The actual cause of IBD remains elusive. It is likely, however, that these chronically recurring episodes of inflammation in the bowel are related to a complex interaction between environmental factors and a hereditary predisposition for these diseases. Genetic predispositions require other factors, such as virus or bacteria, change in nutritional behavior or the consumption of certain preservatives or other food additives, or disturbances of the body’s own immune system or intestinal barrier.

To date no definitive evidence has been found to prove a connection between these factors and the development of IBD. It‘s very probable that environmental factors play a role. On the other hand, it is very unlikely that IBD is due to an underlying infectious disease. Hence, infecting other persons with the disease is not possible.
If you suspect that you may have IBD, the following tests should be considered for confirmation:
  • Physical examination of your entire body, especially the abdomen and rectum.
  • Laboratory tests, including blood and stool samples, which may reveal signs of general inflammation.
  • Ultrasound examination of the abdomen to detect any changes, such as widening of the bowel and thickening of its wall.
  • Endoscopy to look at the inner lining of the digestive tract.
  • Radiological examinations, such as x-ray, MRI, and CT scan.
Treatment options for IBD include medication, nutritional management, emotional support and surgery.

The primary goal of treatment is to alleviate the patient’s symptoms (diarrhea, pain, and blood loss) and, once this is successful, to prevent recurrence.

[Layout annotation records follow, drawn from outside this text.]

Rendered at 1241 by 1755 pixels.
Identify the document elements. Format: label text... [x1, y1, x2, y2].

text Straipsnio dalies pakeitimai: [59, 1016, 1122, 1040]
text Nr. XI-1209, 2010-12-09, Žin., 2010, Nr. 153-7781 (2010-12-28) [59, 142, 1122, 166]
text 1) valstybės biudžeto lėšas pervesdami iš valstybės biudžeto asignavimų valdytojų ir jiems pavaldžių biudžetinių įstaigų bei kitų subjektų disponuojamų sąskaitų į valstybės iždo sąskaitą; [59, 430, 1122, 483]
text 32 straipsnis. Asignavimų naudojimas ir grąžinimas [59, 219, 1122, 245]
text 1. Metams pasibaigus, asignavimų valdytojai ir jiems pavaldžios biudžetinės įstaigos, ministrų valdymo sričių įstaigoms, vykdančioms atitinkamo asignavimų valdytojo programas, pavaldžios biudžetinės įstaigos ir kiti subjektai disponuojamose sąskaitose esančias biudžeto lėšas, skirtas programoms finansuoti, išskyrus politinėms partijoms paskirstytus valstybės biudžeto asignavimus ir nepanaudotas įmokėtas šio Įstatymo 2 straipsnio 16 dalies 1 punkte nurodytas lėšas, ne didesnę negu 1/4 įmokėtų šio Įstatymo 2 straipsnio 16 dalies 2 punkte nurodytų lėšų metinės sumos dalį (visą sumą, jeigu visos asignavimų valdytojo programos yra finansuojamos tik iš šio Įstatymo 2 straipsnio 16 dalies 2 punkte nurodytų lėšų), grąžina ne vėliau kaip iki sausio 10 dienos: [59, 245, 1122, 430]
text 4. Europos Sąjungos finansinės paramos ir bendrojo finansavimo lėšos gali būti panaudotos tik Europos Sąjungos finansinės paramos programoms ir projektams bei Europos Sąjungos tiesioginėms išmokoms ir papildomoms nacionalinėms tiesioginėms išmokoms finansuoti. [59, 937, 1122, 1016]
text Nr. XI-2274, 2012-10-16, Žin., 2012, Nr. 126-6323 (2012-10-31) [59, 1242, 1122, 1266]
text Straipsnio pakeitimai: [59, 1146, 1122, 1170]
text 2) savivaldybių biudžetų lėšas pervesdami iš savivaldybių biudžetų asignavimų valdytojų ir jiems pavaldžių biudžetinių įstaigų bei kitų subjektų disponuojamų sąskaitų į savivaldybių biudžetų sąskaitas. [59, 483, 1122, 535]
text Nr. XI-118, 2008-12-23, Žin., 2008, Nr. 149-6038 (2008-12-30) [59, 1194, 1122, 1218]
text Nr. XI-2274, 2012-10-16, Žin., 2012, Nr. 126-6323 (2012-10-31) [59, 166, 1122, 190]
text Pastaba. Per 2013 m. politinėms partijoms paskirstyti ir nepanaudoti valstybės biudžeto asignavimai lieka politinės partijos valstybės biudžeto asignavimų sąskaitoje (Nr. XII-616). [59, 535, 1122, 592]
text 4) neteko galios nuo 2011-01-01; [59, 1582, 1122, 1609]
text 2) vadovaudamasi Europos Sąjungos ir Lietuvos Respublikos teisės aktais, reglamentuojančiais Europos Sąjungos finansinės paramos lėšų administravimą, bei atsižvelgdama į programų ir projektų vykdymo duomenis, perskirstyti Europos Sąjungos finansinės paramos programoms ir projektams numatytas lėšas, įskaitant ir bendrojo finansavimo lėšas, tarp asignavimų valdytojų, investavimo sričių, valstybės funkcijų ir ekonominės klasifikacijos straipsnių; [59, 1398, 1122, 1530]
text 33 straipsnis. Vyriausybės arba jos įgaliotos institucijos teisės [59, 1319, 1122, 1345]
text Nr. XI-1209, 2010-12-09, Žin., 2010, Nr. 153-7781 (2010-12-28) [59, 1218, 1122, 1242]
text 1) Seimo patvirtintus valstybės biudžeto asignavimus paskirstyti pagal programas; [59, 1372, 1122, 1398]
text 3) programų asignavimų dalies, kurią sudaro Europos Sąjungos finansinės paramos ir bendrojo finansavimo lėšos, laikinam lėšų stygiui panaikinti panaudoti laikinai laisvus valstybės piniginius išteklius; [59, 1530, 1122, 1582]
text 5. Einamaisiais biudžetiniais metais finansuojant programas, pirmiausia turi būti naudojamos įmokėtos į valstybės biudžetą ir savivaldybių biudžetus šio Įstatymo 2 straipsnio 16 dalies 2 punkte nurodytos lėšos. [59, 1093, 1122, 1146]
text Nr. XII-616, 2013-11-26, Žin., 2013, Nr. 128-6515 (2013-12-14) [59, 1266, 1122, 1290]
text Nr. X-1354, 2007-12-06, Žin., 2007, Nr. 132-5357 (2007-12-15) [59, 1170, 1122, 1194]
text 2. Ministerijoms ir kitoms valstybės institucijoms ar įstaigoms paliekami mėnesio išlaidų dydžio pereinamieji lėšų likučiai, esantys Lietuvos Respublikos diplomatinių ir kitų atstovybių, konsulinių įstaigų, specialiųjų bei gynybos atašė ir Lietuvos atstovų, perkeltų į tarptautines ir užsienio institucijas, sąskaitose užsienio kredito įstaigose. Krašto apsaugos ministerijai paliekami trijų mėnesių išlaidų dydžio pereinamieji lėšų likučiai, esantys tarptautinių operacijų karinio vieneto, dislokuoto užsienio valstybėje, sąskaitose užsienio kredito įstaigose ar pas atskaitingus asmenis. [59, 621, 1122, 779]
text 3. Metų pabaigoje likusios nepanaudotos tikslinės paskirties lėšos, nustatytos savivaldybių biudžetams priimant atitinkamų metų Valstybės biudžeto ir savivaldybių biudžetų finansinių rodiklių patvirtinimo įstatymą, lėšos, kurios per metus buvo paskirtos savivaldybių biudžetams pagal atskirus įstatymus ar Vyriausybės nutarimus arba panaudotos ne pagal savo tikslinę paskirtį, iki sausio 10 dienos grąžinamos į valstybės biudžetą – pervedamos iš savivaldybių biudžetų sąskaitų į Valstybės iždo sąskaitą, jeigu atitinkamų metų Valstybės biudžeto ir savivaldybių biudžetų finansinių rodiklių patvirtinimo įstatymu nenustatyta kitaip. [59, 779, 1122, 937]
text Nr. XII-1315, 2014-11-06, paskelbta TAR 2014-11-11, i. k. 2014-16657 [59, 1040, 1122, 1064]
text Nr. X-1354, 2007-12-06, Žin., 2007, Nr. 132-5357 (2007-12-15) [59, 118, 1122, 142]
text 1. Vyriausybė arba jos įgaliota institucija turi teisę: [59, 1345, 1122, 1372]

It is important to note that patients with Crohn’s disease who quit smoking have a 60% decreased chance of recurrence over two years.
Although IBD is a chronic disease that has periods of remission and relapse, most people have a normal life span and many have a good quality of life. For those who have chronic and persistent symptoms:
  1. Know your body and how IBD affects you.
  2. Learn to care for yourself — have control over those things you can control.
  3. Develop a support system that works for you: family, friends and support groups.
  4. Be sure to follow instructions from your medical team.